WORK ORDER =
Answer with the exact lines of the following material from the one containing "Figure 4. Pattern" through the one containing "Figure 9. The combined calibration", both end lines included.

THE INPUT =
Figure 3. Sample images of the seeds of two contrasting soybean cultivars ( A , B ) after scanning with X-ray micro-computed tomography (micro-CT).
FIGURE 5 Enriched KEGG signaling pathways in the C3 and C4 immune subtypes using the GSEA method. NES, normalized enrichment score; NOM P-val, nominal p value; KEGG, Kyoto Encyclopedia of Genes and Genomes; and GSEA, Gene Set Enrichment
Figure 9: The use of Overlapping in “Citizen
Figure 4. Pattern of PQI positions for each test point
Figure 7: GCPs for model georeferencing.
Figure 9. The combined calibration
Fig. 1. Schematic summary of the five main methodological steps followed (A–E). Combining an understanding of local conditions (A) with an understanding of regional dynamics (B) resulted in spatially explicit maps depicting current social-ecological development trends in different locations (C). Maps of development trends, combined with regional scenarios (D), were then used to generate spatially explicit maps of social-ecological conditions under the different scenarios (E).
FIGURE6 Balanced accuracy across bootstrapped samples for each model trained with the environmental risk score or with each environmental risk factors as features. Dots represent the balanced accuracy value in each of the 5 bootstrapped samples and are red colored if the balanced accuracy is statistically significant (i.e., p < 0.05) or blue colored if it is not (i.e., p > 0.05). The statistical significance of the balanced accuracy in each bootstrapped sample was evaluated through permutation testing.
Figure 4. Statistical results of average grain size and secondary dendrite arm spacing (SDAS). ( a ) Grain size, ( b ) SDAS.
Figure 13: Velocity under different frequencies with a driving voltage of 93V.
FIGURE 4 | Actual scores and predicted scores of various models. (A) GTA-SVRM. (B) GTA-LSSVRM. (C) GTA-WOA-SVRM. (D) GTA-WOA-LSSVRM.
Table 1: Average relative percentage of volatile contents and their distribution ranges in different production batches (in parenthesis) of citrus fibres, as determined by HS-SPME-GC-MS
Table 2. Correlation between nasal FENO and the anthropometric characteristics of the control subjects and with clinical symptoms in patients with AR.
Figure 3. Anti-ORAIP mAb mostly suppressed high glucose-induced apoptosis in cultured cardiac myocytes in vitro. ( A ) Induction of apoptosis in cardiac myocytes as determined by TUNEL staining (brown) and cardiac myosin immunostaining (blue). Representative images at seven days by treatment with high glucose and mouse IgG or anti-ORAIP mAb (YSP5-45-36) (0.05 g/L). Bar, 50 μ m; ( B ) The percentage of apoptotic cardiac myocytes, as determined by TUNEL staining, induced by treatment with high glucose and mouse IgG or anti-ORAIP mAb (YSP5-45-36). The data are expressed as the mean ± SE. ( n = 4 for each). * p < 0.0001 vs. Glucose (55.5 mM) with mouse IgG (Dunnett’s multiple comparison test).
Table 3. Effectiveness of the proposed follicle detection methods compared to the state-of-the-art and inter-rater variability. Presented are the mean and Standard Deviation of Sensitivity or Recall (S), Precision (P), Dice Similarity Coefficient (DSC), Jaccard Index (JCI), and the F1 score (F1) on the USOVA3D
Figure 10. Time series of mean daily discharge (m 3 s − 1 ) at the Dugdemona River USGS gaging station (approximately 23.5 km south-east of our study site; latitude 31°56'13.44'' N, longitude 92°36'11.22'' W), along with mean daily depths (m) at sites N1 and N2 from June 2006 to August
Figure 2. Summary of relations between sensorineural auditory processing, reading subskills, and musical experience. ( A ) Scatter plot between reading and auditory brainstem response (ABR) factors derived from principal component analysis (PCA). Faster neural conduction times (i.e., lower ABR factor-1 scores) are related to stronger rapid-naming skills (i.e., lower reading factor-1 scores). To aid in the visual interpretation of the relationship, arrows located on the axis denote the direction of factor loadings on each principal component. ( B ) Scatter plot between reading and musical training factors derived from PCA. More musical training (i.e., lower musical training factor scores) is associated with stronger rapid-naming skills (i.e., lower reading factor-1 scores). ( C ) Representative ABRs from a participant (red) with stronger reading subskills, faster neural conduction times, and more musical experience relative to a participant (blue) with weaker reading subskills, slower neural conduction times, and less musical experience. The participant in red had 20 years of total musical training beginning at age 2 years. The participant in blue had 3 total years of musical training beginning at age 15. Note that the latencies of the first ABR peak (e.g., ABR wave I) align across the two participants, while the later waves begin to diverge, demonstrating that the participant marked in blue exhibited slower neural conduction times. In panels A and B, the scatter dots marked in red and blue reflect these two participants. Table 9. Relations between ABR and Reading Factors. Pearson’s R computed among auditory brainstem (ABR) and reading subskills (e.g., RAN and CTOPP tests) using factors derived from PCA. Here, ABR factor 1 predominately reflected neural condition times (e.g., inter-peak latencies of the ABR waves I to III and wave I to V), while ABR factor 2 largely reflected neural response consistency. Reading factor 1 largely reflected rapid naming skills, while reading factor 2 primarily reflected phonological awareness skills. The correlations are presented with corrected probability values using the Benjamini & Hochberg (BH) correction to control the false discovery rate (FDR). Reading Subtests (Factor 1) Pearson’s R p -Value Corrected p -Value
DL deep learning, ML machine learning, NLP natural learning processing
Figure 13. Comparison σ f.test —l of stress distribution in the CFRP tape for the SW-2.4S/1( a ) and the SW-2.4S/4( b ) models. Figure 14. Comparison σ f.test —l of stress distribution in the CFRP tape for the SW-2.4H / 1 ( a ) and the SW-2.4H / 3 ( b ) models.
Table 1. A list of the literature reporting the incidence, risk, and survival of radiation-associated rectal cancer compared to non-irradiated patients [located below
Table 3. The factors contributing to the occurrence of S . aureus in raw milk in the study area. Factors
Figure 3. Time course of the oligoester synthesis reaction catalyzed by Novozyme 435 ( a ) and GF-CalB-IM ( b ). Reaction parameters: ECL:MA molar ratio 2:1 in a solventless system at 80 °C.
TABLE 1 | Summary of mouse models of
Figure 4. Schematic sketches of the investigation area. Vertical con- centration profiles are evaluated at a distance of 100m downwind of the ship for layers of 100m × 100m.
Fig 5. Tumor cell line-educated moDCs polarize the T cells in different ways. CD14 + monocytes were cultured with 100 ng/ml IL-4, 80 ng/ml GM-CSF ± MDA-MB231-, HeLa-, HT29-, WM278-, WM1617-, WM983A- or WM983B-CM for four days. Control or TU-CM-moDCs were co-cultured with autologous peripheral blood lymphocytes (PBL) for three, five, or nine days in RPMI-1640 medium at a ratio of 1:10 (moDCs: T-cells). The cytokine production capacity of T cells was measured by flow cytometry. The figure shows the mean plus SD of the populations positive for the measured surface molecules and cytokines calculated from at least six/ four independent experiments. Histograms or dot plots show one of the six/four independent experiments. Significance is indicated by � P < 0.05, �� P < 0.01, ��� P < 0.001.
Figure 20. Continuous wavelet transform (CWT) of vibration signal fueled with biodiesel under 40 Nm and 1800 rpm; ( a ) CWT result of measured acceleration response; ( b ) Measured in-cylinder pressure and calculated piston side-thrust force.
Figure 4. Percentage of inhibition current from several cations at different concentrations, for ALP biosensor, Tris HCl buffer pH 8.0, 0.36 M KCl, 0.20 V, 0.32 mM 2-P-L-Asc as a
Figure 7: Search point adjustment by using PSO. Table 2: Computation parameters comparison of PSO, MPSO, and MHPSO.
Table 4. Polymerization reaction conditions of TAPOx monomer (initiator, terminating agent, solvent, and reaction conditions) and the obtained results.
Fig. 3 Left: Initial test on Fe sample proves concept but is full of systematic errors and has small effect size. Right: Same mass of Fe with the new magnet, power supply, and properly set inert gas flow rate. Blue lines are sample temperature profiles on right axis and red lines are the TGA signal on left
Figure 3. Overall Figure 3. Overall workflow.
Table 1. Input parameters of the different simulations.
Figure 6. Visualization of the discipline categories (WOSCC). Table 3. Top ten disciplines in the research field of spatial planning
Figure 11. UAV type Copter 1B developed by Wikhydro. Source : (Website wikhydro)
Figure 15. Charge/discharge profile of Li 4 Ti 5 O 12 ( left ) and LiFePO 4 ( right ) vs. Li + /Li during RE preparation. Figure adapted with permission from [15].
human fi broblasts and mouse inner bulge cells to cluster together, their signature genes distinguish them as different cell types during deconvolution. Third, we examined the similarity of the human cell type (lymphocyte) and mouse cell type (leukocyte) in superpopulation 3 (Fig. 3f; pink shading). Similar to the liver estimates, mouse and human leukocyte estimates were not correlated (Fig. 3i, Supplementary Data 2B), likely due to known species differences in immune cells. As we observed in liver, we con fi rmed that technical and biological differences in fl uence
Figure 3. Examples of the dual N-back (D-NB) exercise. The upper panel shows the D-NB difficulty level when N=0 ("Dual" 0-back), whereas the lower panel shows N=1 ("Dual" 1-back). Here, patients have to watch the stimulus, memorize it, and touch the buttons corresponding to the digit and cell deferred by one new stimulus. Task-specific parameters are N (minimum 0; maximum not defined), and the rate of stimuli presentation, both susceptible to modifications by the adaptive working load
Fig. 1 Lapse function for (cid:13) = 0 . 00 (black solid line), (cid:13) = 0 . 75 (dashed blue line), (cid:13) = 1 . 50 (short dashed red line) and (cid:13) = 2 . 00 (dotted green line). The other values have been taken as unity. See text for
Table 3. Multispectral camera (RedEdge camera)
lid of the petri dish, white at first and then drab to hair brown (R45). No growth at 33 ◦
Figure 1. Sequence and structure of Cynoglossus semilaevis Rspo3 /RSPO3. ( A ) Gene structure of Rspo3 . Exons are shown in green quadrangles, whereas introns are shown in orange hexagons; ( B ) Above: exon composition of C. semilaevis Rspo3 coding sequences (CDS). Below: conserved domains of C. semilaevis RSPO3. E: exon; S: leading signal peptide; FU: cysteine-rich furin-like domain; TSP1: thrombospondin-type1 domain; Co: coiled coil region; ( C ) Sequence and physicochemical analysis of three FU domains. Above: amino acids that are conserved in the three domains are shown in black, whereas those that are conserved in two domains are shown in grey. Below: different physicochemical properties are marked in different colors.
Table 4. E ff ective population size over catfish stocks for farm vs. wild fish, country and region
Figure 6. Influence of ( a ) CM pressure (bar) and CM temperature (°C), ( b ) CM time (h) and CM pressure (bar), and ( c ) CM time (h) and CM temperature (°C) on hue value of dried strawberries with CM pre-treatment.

EXERCISE RESPONSE =
Figure 4. Pattern of PQI positions for each test point
Figure 7: GCPs for model georeferencing.
Figure 9. The combined calibration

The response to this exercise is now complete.